24 J'oubliai ma colère, et ne sus que pleurer.
On a ici
dans cette expression « ne sus que pleurer » il y a une
négation restrictive toutes les émotions sont réduites à un seul sentiment qui
est la tristesse extrême. Qui montre que l’amour ne lui apporte pas la joie
mais la douleur parce qu’elle a découvert qu’elle est tombée amoureuse de son
ravisseur.
25
Je me laissai conduire à cet aimable guide.
26
Je l'aimais à Lesbos, et je l'aime en Aulide.
La
répétition du verbe aimer met l’accent sur le sentiment d’amour qu’éprouve
Eriphile à Achille.
On a
aussi l’évocation de 2 toponymes « Lesbos » et « Aulide »
pour montrer qu’elle l’aime encore, elle l’a aimé ailleurs et elle l’aime
encore ici.
La 2°
partie est une révélation lyrique de l’amour car le personnage exprime ses émotions personnelles intenses à
la première personne.
La 3° partie
On passe
maintenant à la 3° partie qui commence de « Iphigénie en vain s'offre à
me protéger » jusqu’à la fin.
27
Iphigénie en vain s'offre à me protéger,
28
Et me tend une main prompte à me soulager.
29
Triste effet des fureurs dont je suis tourmentée !
30
Je n'accepte la main qu'elle m'a présentée,
31
Que pour m'armer contre elle, et sans me découvrir,
32 Traverser son bonheur, que je ne
puis souffrir.
Dans cette
partie le personnage emploi un discours délibératif, il cherche à établir une
décision.
On a aussi
l’évocation du terme « main » main d’Iphigénie, c’est une main
qui la protège et qui la soulage au contraire de la main d’Achille qui est
cruelle et violente. Le mot « soulager » rimant avec « protéger » insiste sur la
bonté et l’aspect protecteur d’Iphigénie.
30
Je n'accepte la main qu'elle m'a présentée,
31
Que pour m'armer contre elle, et sans me découvrir,
32
Traverser son bonheur, que je ne puis souffrir.
Alors la
décision prise par Eriphile est de n’accepter l’aide d’Iphigénie que pour la
trahir.
32 Traverser son bonheur, que je ne puis souffrir.
Il existe
deux mots dans ce vers qui n’appartiennent pas à la même classe grammaticale
mais ils présentent deux idées contradictoires qui sont bonheur et souffrir.

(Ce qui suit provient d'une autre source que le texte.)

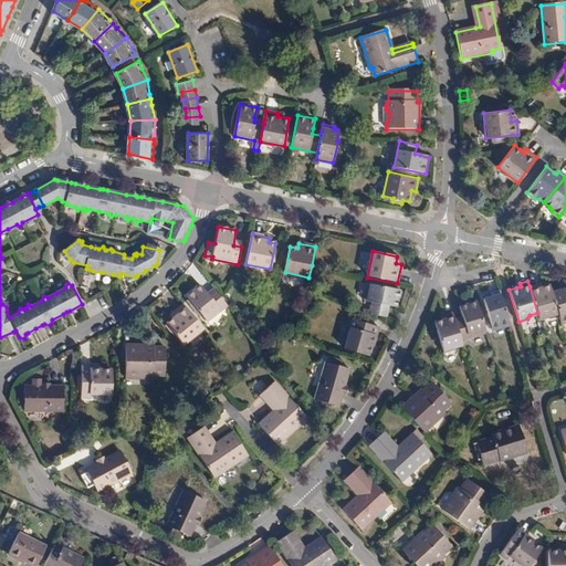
[(371,303),(369,313),(387,316),(388,306),(396,307),(399,291),(367,283),(364,301),(371,303)]
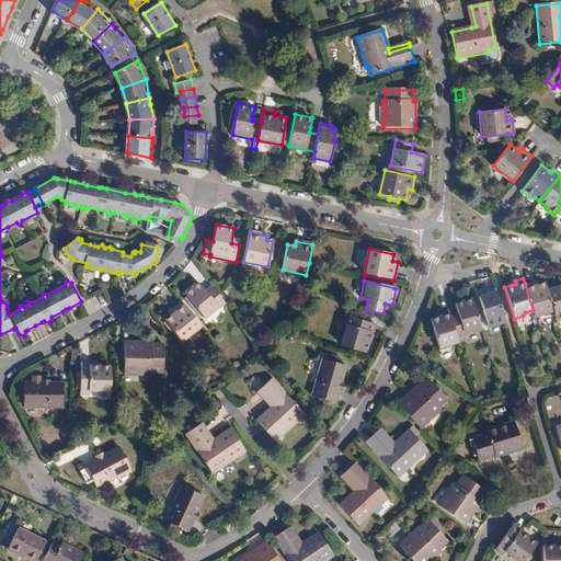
[(533,282),(525,284),(533,310),(534,315),(539,313),(546,315),(553,312),(546,289),(544,282),(537,284),(534,285),(533,282)]
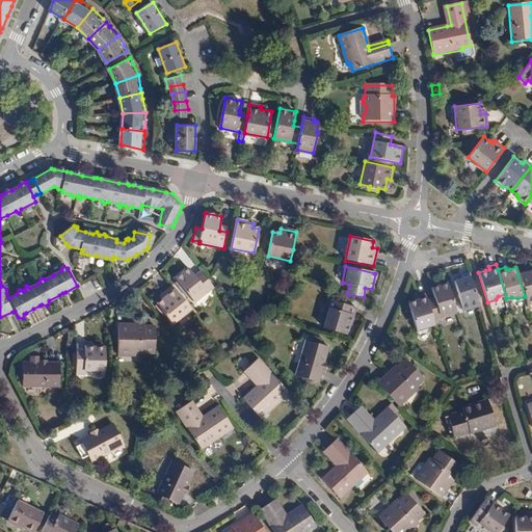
[(194,302),(214,287),(209,281),(204,274),(197,278),(189,268),(176,278),(194,302)]
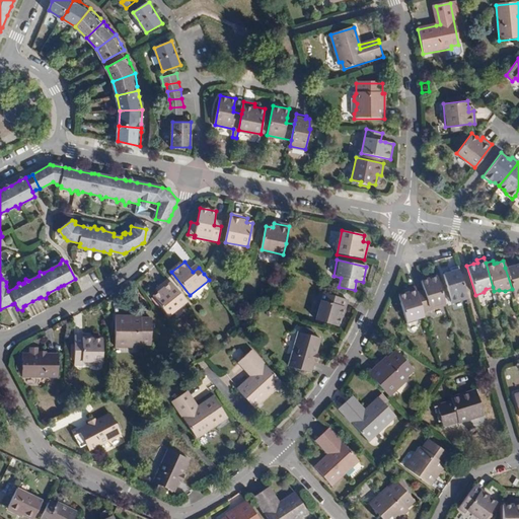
[(518,264),(505,268),(512,289),(514,296),(518,295),(518,264)]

Eriphile donc décide de nuire à la vie d’Iphigénie et de l’empêcher à atteindre
son bonheur parce que si elle ne fait pas elle va souffrir.
Conclusion
En guise de conclusion, Eriphile est victime
du destin et aussi d’elle-même puisqu’elle est tombée amoureuse de son
ravisseur, cet amour ne lui apporte que le malheur.
Le
dramaturge a employé les ressources de la poésie lyrique et du récit pour nous
faire ressortir toute la charge émotionnelle de son personnage.